In Defense of Cruise Ship Comedy

I was talking on the phone with veteran comic Ritch Shydner when he mentioned that he was currently in Mexico taking a daytime break from a cruise ship gig. I recoiled, then immediately felt bad about passing judgment. Ritch is out there, working, making more money from comedy in a month than I see in a year. Plus, he’s self-aware about the whole situation. “It’s okay with me. I’m not working the edge anymore. I’m just trying to stay out of the ditch.” But, like, still.
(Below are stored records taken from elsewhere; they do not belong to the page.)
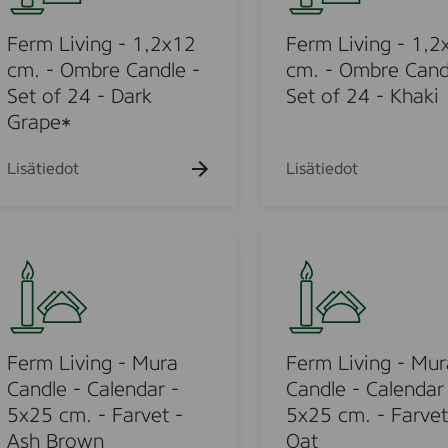
h
k
k
k
L
a
u
u
u
k
i
Ferm Living - 1,2x12
Ferm Living - 1,2
e
e
e
u
h
h
h
v
cm. - Ombre Candle -
cm. - Ombre Cand
e
t
t
t
i
Set of 24 - Dark
Set of 24 - Khaki
h
o
o
o
t
n
Grape*
o
g
-
Lisätiedot
Lisätiedot
1
u
,
2
F
x
e
1
o
r
2
m
u
c
L
m
i
Ferm Living - Mura
Ferm Living - Mur
o
.
v
Candle - Calendar -
Candle - Calendar
-
d
i
5x25 cm. - Farvet -
5x25 cm. - Farvet
O
n
Ash Brown
Oat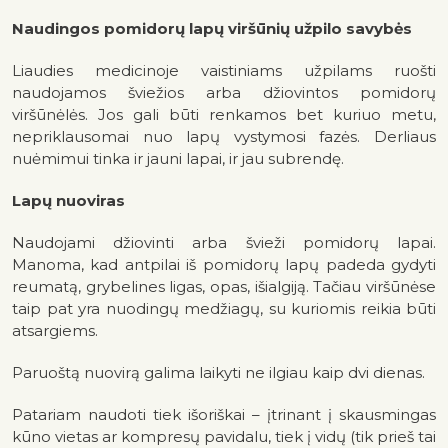
Naudingos pomidorų lapų viršūnių užpilo savybės
Liaudies medicinoje vaistiniams užpilams ruošti
naudojamos šviežios arba džiovintos pomidorų
viršūnėlės. Jos gali būti renkamos bet kuriuo metu,
nepriklausomai nuo lapų vystymosi fazės. Derliaus
nuėmimui tinka ir jauni lapai, ir jau subrendę.
Lapų nuoviras
Naudojami džiovinti arba švieži pomidorų lapai.
Manoma, kad antpilai iš pomidorų lapų padeda gydyti
reumatą, grybelines ligas, opas, išialgiją. Tačiau viršūnėse
taip pat yra nuodingų medžiagų, su kuriomis reikia būti
atsargiems.
Paruoštą nuovirą galima laikyti ne ilgiau kaip dvi dienas.
Patariam naudoti tiek išoriškai – įtrinant į skausmingas
kūno vietas ar kompresų pavidalu, tiek į vidų (tik prieš tai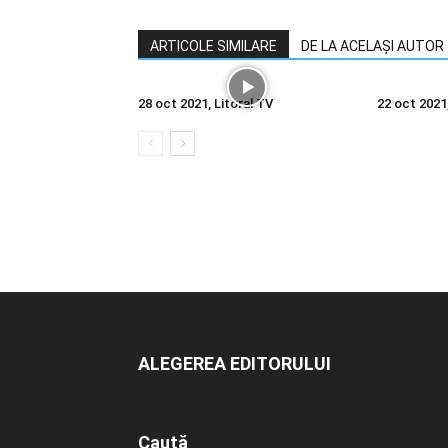
ARTICOLE SIMILARE
DE LA ACELAȘI AUTOR
28 oct 2021, Litoral TV
22 oct 2021
ALEGEREA EDITORULUI
Caută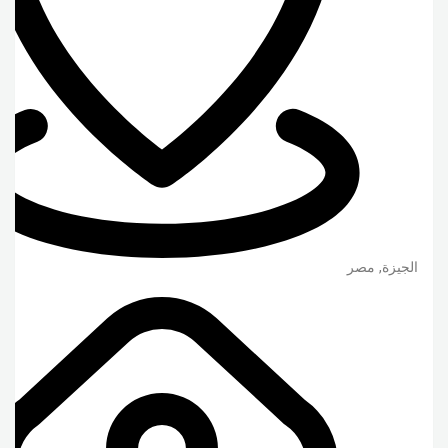
الجيزة
,
مصر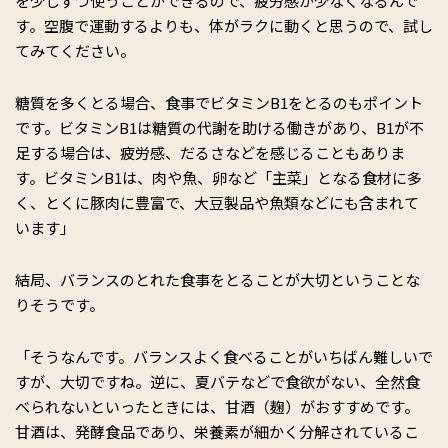
を少しずつ使うことができるので、疲労感が少なくなるんで
す。空腹で運動するよりも、体がラクに動くと思うので、試し
てみてください。
糖質を多くとる場合、食事でビタミンB1をとるのもポイント
です。ビタミンB1は糖質の代謝を助ける働きがあり、B1が不
足する場合は、疲労感、だるさなどを感じることもありま
す。ビタミンB1は、肉や魚、卵など「主菜」となる食材に多
く、とくに豚肉に豊富で、大豆製品や魚類などにも含まれて
います」
結局、バランスのとれた食事をとることが大切ということな
りそうです。
「そうなんです。バランスよく食べることがいちばん難しいで
すが、大切ですね。逆に、夏バテなどで食欲がない、全然食
べられないといったときには、甘酒（麹）がおすすめです。
甘酒は、発酵食品であり、栄養素が細かく分解されているこ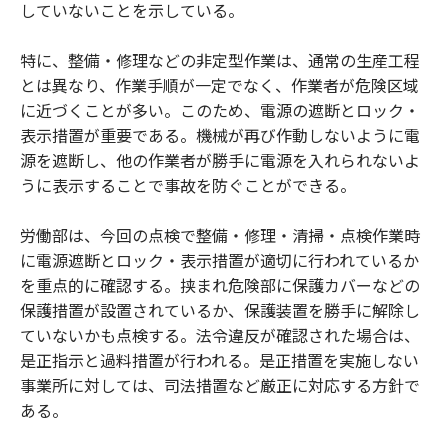
していないことを示している。
特に、整備・修理などの非定型作業は、通常の生産工程
とは異なり、作業手順が一定でなく、作業者が危険区域
に近づくことが多い。このため、電源の遮断とロック・
表示措置が重要である。機械が再び作動しないように電
源を遮断し、他の作業者が勝手に電源を入れられないよ
うに表示することで事故を防ぐことができる。
労働部は、今回の点検で整備・修理・清掃・点検作業時
に電源遮断とロック・表示措置が適切に行われているか
を重点的に確認する。挟まれ危険部に保護カバーなどの
保護措置が設置されているか、保護装置を勝手に解除し
ていないかも点検する。法令違反が確認された場合は、
是正指示と過料措置が行われる。是正措置を実施しない
事業所に対しては、司法措置など厳正に対応する方針で
ある。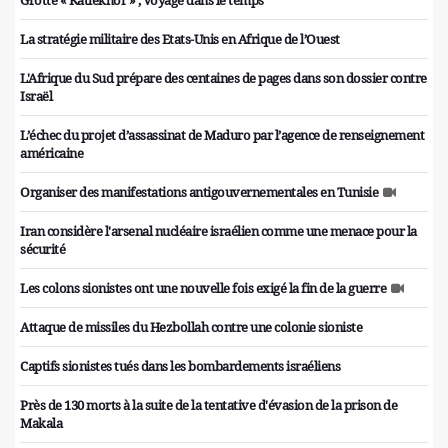
Grotte « Katlekhor » ; Voyage dans le temps
La stratégie militaire des Etats-Unis en Afrique de l’Ouest
L'Afrique du Sud prépare des centaines de pages dans son dossier contre
Israël
L’échec du projet d’assassinat de Maduro par l’agence de renseignement
américaine
Organiser des manifestations antigouvernementales en Tunisie
Iran considère l'arsenal nucléaire israélien comme une menace pour la
sécurité
Les colons sionistes ont une nouvelle fois exigé la fin de la guerre
Attaque de missiles du Hezbollah contre une colonie sioniste
Captifs sionistes tués dans les bombardements israéliens
Près de 130 morts à la suite de la tentative d'évasion de la prison de
Makala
What is it about being a boat act that puts such a bad taste in a comic’s mouth? Why is “cruise ship comic” a slur in the comedy world? Maybe it’s because of the perception that cruise ship entertainers have either been sent out to pasture or didn’t have what it takes to truly make it on dry land in the first place. Maybe it’s because entertaining a crowd of middle-aged seafaring vacationers requires a healthy dose of pandering and ship-enforced censorship. Maybe it’s because people think cruises are lame and no place for the art of real standup comedy.

But here’s the thing: cruises are rad as hell. After my first cruise I went and got an anchor tattoo to commemorate all of the good times I had. I feel like performing comedy on a cruise ship is like a working vacation. The schedule is light. The money is legit. The audiences are, for all intents and purposes, captive. The drinks have little umbrellas. There are multiple buffets. You’re on a damn boat. And the odds are super slim that your cruise will be the next Costa Concordia.

I’ve made the conscious decision to drop my pretentious attitude toward cruise ship comedy. If it’s good enough for the two greatest comedians of all time, Jay Leno and Jeff Foxworthy, it’s good enough for me.